-- PROVIDED TEXT --
--------------------------------------------------
- Advertisement -spot_img

Mashatile says Africa must industrialise as Ramokgopa warns of manufacturing decline

- Advertisement -spot_img
- Advertisement -spot_img

Must read

By Charmaine Ndlela 

Africa must stop exporting raw materials and buying back expensive finished products if it is to create jobs, retain wealth and secure greater economic sovereignty, Deputy President Paul Mashatile said on Tuesday.

Delivering a virtual keynote address at the 13th Manufacturing Indaba in Sandton, Mashatile told African countries to place manufacturing at the centre of their economic development strategies, saying industrialisation was critical to driving innovation and securing long-term prosperity.

ALSO READ: Steenhuisen says manufacturing key to jobs, investment and economic recovery

Speaking later at the same conference, Electricity and Energy Minister Kgosientsho Ramokgopa warned that manufacturing’s contribution to South Africa’s economy had fallen from about 22% in 1994 to around 12%, reflecting the effects of unreliable electricity, weak investment and persistent logistics bottlenecks.

Mashatile said manufacturing remained the backbone of a resilient economy, strengthening national self-reliance while positioning countries to compete in an increasingly technology-driven global economy.
--------------------------------------------------
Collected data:
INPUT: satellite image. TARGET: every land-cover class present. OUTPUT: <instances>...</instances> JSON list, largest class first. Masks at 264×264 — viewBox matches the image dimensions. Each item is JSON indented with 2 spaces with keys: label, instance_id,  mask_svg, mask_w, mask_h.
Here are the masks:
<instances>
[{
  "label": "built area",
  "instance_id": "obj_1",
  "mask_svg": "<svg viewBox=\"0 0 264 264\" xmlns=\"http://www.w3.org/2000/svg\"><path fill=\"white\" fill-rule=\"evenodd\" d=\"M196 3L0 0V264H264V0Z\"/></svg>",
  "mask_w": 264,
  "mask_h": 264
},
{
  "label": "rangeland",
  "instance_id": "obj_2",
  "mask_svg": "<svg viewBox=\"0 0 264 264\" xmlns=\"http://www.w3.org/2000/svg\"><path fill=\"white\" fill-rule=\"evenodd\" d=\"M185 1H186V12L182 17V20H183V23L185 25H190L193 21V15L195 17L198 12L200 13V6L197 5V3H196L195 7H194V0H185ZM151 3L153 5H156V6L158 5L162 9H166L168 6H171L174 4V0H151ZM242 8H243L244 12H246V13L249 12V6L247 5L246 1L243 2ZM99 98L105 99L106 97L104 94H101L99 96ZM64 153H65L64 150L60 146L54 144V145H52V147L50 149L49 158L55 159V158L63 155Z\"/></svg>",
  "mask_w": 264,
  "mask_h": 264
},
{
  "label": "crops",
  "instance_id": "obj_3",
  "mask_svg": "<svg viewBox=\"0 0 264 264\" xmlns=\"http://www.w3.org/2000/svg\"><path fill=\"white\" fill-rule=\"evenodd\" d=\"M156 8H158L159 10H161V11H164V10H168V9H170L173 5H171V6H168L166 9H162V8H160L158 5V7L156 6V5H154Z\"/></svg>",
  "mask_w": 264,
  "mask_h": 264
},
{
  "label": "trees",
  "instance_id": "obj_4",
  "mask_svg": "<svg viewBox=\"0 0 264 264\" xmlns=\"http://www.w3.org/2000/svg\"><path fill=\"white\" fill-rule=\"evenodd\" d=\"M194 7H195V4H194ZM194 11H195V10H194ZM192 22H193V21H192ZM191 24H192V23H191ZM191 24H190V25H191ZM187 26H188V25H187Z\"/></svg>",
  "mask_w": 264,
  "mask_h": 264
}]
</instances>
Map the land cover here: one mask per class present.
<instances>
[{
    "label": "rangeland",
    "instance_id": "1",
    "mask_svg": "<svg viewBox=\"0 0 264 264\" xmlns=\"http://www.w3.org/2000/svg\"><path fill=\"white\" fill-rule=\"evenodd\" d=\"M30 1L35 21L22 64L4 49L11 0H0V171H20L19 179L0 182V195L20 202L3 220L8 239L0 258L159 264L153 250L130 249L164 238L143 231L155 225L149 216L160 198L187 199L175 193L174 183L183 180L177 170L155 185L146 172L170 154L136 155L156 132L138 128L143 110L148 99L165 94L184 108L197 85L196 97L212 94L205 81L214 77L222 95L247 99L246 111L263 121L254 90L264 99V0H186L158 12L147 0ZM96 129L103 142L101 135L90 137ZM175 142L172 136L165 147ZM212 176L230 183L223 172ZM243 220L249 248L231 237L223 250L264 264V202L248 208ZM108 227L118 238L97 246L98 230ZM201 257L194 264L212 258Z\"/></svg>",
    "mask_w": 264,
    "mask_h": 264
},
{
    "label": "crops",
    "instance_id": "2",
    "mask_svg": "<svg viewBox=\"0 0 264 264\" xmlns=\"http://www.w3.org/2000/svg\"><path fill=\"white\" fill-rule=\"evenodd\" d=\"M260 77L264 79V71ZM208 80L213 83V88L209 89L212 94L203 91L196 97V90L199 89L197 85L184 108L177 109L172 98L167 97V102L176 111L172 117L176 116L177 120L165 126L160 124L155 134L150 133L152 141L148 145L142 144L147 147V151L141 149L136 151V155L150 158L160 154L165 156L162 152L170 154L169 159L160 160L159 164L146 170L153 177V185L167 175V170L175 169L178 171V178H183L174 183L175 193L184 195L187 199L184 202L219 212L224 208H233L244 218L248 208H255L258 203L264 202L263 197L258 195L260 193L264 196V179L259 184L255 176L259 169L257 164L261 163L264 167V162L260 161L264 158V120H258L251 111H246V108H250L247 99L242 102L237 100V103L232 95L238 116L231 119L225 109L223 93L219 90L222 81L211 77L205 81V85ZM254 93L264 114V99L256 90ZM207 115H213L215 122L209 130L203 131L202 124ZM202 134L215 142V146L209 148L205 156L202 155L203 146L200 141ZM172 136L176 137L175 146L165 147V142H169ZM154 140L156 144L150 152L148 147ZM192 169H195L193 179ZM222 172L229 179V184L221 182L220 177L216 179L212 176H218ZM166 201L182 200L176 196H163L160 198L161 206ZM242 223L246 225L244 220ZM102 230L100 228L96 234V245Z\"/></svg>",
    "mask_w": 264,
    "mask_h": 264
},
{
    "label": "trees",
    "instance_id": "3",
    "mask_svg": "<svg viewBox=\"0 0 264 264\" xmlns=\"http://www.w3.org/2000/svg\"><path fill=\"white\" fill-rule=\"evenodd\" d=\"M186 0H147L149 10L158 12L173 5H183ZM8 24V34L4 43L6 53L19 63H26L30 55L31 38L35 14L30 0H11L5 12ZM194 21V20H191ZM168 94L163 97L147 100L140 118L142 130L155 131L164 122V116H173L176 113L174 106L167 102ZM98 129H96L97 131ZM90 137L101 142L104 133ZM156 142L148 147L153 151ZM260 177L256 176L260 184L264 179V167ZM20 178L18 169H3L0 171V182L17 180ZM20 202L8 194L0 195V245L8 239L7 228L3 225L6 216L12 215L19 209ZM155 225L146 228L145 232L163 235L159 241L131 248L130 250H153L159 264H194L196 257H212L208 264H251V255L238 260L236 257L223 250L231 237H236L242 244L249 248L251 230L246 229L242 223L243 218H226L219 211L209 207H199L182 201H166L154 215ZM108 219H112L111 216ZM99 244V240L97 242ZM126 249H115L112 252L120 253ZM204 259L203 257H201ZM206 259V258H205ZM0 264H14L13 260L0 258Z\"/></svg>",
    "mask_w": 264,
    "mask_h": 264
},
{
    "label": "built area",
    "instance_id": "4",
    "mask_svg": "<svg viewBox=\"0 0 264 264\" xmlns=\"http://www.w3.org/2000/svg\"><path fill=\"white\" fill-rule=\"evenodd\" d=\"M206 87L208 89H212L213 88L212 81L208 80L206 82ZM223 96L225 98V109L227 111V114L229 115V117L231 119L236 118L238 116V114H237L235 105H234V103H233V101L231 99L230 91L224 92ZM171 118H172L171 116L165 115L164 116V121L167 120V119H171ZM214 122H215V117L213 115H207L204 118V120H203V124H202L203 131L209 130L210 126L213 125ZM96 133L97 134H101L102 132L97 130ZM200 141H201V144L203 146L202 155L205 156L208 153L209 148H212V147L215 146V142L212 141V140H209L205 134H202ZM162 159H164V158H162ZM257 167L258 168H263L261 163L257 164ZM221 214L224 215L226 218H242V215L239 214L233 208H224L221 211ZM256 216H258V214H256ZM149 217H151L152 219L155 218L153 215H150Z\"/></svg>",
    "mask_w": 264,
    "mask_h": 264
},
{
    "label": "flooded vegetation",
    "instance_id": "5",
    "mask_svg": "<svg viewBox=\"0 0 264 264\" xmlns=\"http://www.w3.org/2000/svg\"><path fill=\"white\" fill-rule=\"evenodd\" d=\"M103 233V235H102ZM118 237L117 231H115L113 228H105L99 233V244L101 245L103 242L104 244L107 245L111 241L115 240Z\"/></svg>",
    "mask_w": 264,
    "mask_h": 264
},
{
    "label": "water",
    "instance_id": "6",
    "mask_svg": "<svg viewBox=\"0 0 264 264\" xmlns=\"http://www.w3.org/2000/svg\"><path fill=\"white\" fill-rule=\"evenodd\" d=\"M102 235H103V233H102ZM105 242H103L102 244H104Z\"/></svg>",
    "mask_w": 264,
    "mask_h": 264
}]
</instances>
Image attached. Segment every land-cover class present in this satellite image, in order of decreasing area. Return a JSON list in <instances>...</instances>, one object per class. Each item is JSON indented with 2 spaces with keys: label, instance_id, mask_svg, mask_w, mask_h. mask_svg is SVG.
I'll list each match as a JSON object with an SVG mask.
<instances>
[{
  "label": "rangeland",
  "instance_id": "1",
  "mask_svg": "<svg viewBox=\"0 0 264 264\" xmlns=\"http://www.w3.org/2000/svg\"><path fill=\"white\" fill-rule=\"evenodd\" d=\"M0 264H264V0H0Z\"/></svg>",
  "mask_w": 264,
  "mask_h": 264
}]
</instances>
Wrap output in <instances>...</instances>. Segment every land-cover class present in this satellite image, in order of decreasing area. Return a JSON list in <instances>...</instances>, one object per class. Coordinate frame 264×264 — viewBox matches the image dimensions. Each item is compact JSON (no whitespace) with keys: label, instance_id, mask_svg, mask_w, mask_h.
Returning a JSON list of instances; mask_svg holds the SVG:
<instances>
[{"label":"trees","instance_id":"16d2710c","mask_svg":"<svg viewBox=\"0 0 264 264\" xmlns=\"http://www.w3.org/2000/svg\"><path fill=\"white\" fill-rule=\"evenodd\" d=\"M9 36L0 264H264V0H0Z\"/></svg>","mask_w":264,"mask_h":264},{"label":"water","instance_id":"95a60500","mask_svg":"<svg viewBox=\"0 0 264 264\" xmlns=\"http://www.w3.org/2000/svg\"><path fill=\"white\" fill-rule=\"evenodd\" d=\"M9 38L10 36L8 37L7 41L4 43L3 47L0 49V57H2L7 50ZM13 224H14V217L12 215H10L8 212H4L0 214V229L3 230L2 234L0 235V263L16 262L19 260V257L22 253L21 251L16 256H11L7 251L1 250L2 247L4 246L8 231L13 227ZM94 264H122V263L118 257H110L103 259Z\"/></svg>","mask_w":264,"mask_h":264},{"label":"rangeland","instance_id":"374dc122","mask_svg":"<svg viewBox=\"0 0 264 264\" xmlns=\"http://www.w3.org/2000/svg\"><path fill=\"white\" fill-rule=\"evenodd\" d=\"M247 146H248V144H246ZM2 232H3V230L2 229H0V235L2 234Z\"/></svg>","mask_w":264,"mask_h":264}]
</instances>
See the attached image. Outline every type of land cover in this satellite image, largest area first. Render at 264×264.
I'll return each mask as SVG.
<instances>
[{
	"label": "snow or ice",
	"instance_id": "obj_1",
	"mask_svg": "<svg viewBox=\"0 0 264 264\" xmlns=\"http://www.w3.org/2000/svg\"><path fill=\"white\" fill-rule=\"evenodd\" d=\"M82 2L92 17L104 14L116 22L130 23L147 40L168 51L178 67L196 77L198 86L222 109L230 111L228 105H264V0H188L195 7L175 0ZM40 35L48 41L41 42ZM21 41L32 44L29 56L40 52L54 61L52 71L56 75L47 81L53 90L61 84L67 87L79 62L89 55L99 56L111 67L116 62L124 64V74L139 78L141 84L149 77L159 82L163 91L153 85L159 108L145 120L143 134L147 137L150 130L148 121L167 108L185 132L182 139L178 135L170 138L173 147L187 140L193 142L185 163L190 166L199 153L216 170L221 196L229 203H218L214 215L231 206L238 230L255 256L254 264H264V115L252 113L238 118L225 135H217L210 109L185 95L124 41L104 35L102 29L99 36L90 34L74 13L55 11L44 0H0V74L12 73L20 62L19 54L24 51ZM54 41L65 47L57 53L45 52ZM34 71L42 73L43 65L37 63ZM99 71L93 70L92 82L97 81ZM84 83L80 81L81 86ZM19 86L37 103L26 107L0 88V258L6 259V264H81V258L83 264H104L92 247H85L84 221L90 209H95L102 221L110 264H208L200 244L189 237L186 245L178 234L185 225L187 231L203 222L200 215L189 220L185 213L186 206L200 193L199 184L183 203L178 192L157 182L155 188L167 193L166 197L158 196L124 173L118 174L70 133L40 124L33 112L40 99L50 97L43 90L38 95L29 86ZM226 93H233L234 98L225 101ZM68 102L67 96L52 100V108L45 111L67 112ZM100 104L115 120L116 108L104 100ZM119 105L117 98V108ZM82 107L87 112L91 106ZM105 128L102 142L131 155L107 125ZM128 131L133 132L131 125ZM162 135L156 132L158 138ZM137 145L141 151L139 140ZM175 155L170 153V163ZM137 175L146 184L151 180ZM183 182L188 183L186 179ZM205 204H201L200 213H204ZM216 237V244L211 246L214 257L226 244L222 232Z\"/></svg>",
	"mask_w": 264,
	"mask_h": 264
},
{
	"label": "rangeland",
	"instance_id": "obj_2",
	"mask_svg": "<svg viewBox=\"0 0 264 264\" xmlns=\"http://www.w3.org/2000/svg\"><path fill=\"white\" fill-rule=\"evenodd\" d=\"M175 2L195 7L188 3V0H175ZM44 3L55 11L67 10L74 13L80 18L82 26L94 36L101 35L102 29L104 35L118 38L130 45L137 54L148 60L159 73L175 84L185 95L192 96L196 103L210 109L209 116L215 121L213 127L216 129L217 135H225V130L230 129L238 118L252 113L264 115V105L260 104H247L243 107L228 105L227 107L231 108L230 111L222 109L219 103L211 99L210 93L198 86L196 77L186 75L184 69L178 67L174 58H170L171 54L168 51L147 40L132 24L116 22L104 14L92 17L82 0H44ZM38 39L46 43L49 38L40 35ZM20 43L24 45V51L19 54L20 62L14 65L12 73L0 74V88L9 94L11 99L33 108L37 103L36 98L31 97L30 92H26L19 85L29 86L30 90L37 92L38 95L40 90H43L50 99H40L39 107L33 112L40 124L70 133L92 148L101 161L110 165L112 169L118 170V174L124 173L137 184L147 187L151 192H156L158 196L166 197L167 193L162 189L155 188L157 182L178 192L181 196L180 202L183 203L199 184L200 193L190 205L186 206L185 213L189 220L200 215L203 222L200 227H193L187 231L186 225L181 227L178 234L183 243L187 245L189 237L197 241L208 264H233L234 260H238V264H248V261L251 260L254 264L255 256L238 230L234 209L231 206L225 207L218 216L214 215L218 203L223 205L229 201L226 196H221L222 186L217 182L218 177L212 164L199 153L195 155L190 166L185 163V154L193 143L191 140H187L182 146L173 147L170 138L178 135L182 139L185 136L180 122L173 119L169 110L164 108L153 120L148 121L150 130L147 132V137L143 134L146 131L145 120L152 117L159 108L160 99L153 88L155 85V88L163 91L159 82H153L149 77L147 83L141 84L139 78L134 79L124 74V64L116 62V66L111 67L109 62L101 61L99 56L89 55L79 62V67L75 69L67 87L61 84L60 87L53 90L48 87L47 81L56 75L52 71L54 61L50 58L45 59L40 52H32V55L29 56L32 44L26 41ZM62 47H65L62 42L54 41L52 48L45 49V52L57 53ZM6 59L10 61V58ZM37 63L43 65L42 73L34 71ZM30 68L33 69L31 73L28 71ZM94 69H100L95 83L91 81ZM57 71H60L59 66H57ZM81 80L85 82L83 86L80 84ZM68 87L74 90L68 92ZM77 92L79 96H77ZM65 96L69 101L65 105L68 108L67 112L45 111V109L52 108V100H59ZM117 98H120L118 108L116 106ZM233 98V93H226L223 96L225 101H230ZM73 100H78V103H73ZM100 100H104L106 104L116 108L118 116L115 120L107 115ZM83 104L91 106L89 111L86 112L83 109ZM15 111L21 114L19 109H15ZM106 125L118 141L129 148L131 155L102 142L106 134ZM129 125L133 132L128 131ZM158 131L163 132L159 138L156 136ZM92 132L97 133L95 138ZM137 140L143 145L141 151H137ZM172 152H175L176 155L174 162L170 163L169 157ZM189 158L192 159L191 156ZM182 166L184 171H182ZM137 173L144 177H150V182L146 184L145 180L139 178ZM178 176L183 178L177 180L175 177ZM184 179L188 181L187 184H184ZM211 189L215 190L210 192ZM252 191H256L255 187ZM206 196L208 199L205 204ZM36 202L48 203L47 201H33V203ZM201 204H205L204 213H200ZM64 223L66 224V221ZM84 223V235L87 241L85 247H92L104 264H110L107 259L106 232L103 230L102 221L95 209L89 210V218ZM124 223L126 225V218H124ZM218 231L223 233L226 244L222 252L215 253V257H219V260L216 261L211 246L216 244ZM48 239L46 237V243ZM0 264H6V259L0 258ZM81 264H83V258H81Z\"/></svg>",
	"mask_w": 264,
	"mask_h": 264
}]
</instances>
--------------------------------------------------
-- ASSIGNMENT 1 --
In the article, what share of South Africa's economy did Ramokgopa say manufacturing contributed in 1994?
-- ASSIGNMENT 2 --
Update the article's passage between "Mashatile says Africa" and "said on Tuesday.", inclusive, so that "raw materials" reads "natural resources".
This data has no connection to the article.

-- PROBLEM SOLUTION 1 --
About 22%.

-- PROBLEM SOLUTION 2 --
Mashatile says Africa must industrialise as Ramokgopa warns of manufacturing decline

- Advertisement -spot_img
- Advertisement -spot_img

Must read

By Charmaine Ndlela 

Africa must stop exporting natural resources and buying back expensive finished products if it is to create jobs, retain wealth and secure greater economic sovereignty, Deputy President Paul Mashatile said on Tuesday.